Dataset

· · · · · · ·

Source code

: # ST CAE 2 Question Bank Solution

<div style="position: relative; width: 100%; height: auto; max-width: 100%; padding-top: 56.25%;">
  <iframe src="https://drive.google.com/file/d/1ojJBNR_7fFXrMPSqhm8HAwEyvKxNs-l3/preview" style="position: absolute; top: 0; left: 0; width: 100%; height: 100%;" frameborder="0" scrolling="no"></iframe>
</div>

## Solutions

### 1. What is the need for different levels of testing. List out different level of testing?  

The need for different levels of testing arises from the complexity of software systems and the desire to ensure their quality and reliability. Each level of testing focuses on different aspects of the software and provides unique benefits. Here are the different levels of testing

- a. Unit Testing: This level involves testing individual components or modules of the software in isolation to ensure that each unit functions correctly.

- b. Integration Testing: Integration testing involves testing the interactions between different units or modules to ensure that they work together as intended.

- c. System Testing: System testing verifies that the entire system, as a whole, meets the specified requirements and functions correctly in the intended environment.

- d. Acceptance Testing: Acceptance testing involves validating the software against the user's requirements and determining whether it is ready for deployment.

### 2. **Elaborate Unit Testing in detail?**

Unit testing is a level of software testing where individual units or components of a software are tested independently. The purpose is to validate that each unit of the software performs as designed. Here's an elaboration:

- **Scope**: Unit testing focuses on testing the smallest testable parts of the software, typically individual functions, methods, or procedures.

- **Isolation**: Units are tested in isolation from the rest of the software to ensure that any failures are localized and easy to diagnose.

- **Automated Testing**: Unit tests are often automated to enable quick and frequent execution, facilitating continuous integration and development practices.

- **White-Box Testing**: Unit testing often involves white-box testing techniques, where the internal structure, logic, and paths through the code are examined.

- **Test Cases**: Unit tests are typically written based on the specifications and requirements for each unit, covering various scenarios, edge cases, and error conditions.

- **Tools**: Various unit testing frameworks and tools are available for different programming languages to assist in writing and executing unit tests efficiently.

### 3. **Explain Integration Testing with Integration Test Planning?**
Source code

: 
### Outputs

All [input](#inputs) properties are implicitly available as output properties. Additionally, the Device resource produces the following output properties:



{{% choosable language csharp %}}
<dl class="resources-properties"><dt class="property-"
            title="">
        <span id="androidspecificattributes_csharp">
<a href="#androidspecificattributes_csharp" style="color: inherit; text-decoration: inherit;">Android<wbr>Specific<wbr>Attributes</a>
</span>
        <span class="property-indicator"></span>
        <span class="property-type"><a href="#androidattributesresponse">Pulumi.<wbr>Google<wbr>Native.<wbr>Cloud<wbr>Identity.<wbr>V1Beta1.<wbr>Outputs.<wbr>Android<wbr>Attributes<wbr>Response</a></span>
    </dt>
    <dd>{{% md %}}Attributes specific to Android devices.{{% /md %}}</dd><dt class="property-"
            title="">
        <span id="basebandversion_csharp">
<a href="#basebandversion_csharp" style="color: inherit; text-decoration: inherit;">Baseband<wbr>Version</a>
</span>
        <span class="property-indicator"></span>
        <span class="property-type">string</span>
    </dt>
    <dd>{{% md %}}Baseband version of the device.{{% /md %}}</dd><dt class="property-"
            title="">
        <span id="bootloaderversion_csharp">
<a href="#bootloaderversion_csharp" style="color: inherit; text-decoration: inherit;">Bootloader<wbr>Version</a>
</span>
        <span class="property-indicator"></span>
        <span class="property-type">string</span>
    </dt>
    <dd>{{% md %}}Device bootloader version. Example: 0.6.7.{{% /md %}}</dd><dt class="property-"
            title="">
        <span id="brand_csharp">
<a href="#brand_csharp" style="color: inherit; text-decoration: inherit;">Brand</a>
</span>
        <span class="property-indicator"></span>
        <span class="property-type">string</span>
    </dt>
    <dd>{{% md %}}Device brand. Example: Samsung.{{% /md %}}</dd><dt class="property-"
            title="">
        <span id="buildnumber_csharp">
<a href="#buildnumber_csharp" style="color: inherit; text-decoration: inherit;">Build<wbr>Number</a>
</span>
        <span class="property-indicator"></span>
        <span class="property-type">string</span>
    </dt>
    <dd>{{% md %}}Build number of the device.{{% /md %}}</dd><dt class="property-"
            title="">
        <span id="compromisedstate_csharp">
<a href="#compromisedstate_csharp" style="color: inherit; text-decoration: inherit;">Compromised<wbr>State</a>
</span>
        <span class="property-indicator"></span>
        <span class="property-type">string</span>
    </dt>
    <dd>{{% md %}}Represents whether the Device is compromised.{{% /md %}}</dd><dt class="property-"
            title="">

· · · · · · ·

Job item
From the records above, pull every line that has the string "levels" and copy it.

Answer box
### 1. What is the need for different levels of testing. List out different level of testing?  
The need for different levels of testing arises from the complexity of software systems and the desire to ensure their quality and reliability. Each level of testing focuses on different aspects of the software and provides unique benefits. Here are the different levels of testing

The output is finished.